- _WORK ORDER_: Print the line where "Rendered at 1500 by 1125 pixels." occurs and every line that follows it in the data below, ending with the last line, precisely as written.
:: TASK INPUTS ::
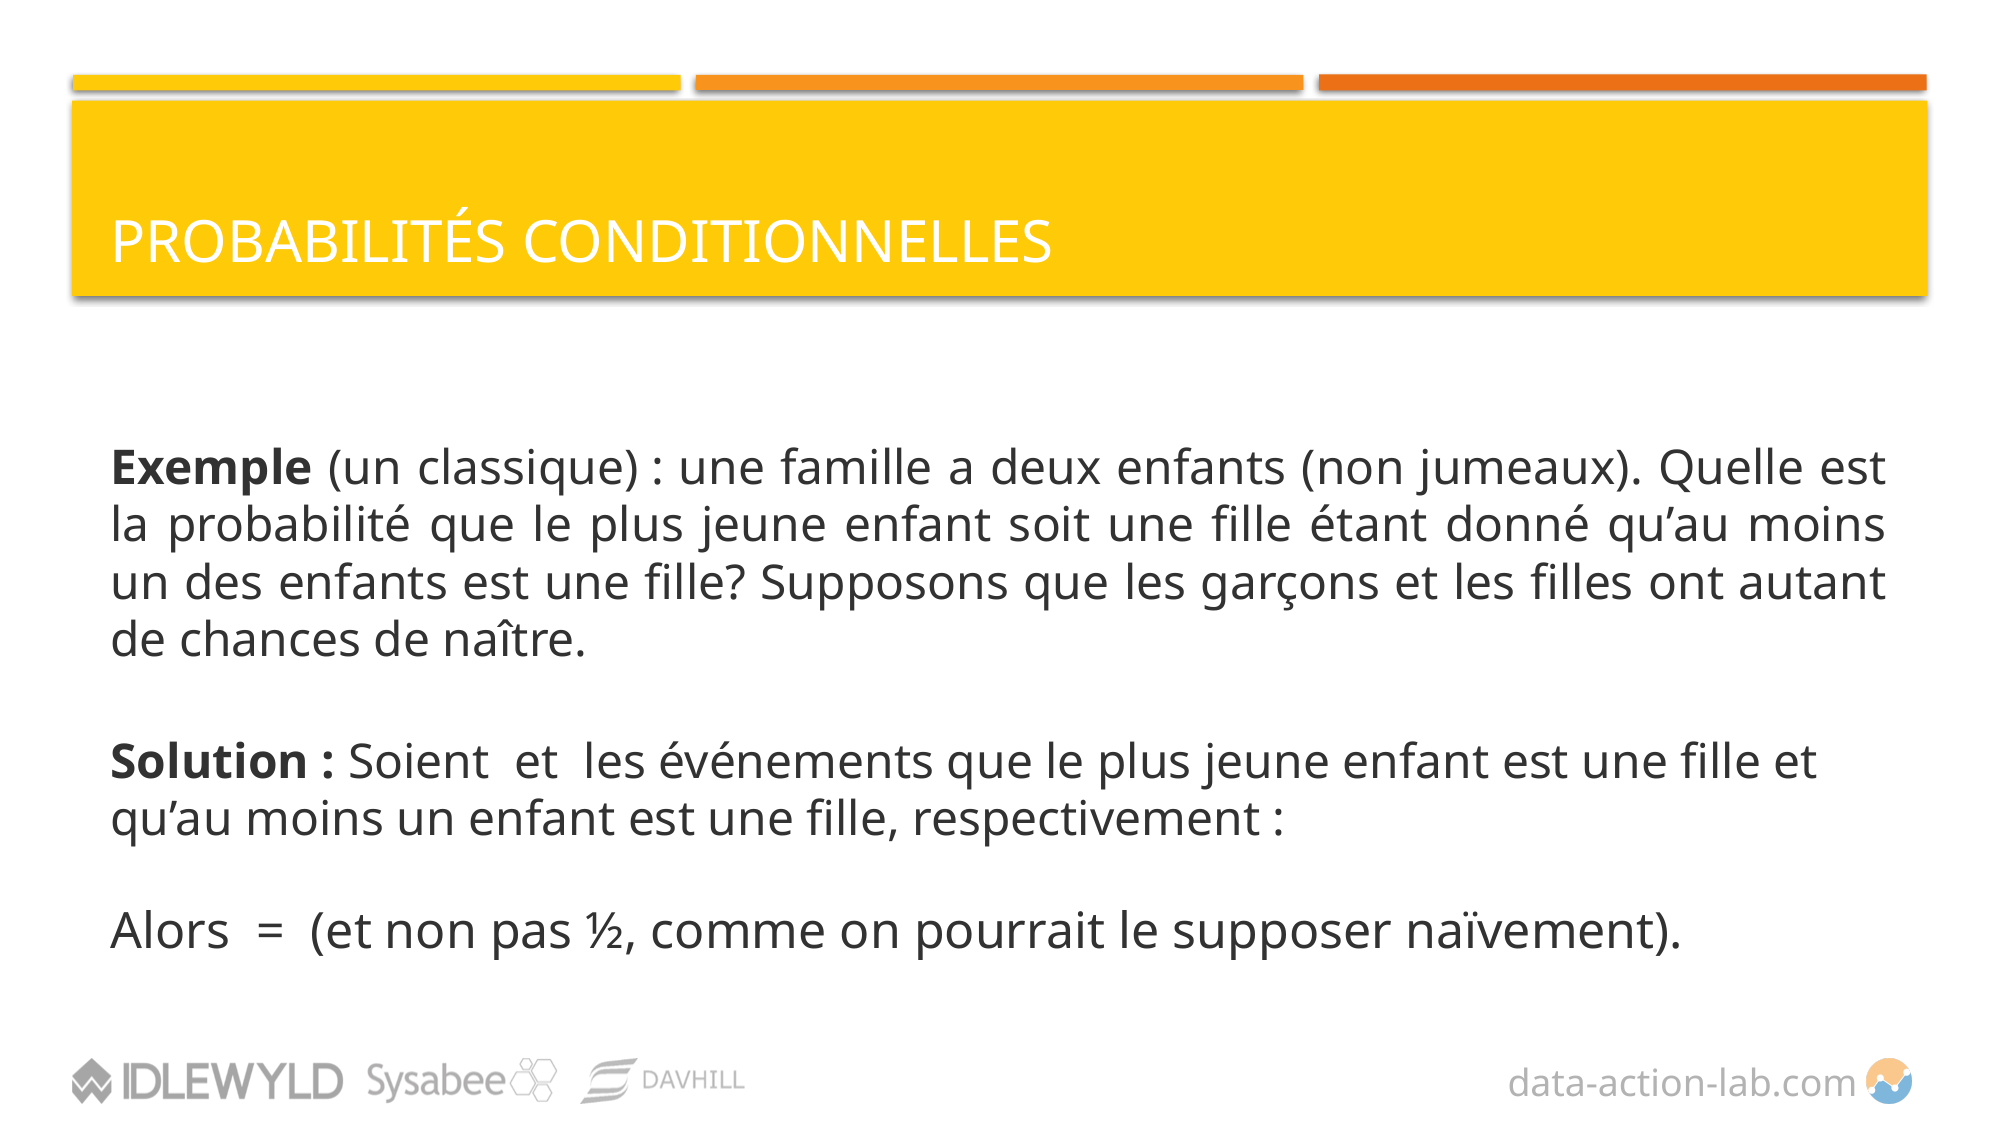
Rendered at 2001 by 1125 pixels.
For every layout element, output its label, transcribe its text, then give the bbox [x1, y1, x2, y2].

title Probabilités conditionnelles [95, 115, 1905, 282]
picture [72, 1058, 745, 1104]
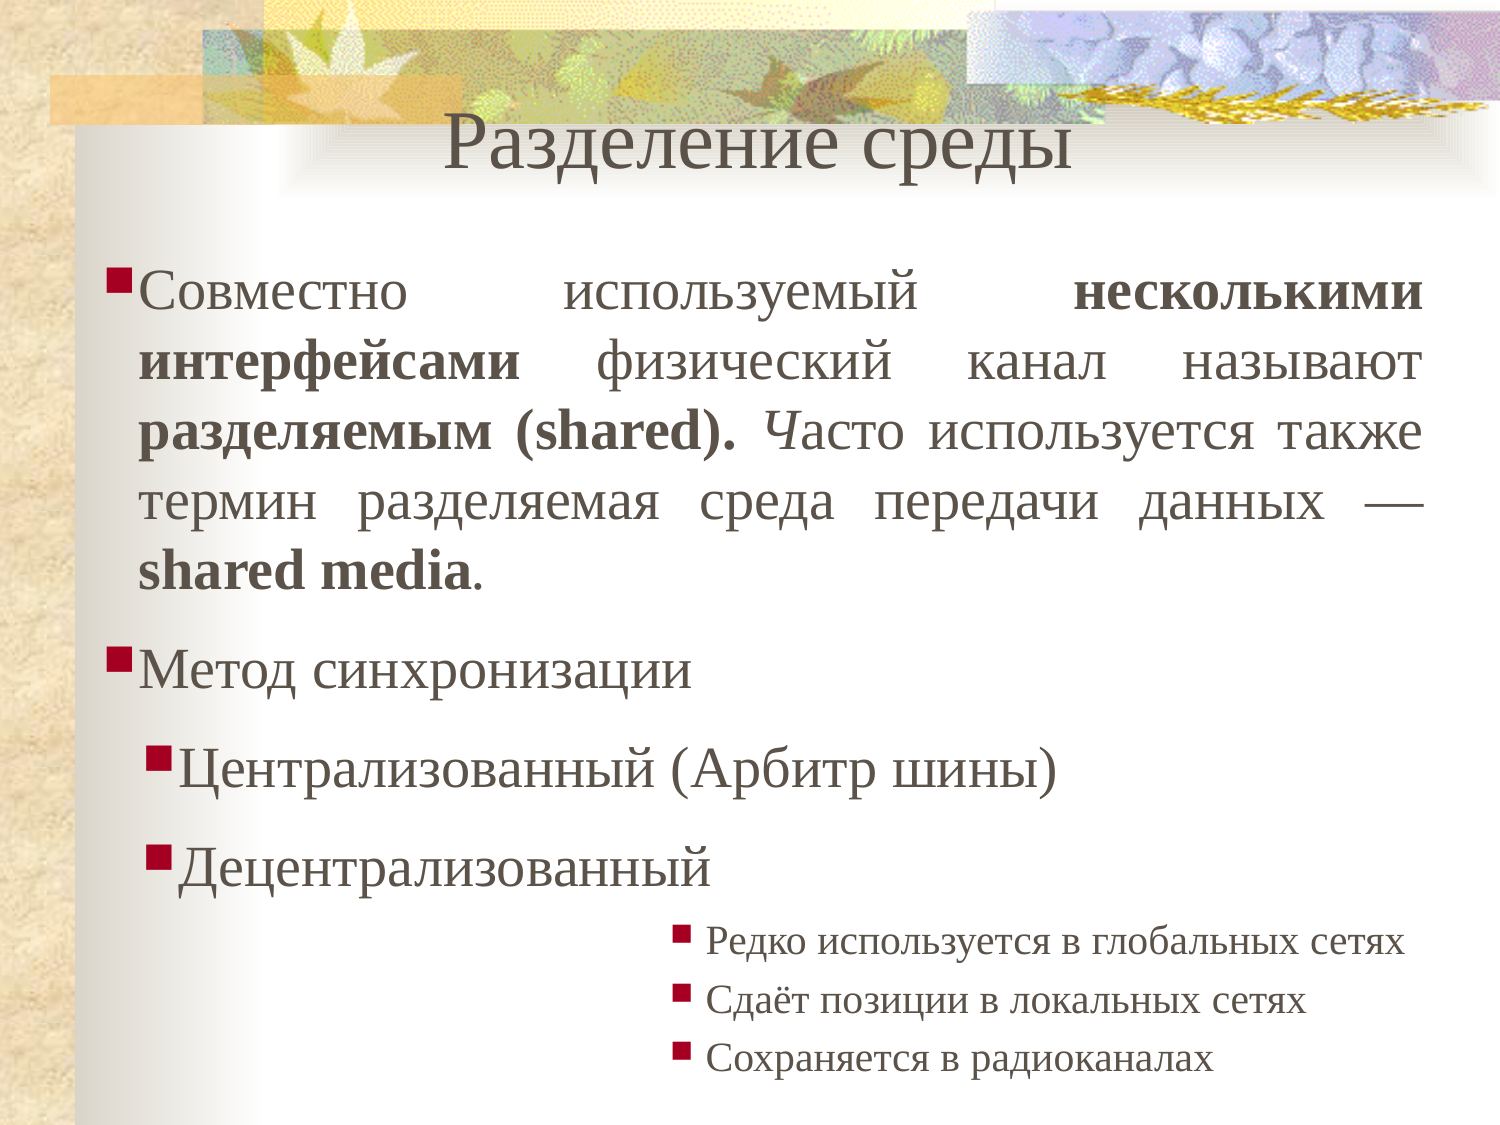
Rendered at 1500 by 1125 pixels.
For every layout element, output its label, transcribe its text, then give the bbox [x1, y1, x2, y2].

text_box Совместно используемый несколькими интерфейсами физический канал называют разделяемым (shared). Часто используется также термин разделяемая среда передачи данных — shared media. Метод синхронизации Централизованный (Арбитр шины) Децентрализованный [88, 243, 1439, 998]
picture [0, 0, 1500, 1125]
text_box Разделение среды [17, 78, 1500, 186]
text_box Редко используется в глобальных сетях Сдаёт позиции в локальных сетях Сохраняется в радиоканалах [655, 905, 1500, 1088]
:::
- _FINISHED TASK_:
Rendered at 1500 by 1125 pixels.
For every layout element, output its label, transcribe its text, then give the bbox [x1, y1, x2, y2].

text_box Совместно используемый несколькими интерфейсами физический канал называют разделяемым (shared). Часто используется также термин разделяемая среда передачи данных — shared media. Метод синхронизации Централизованный (Арбитр шины) Децентрализованный [88, 243, 1439, 998]
picture [0, 0, 1500, 1125]
text_box Разделение среды [17, 78, 1500, 186]
text_box Редко используется в глобальных сетях Сдаёт позиции в локальных сетях Сохраняется в радиоканалах [655, 905, 1500, 1088]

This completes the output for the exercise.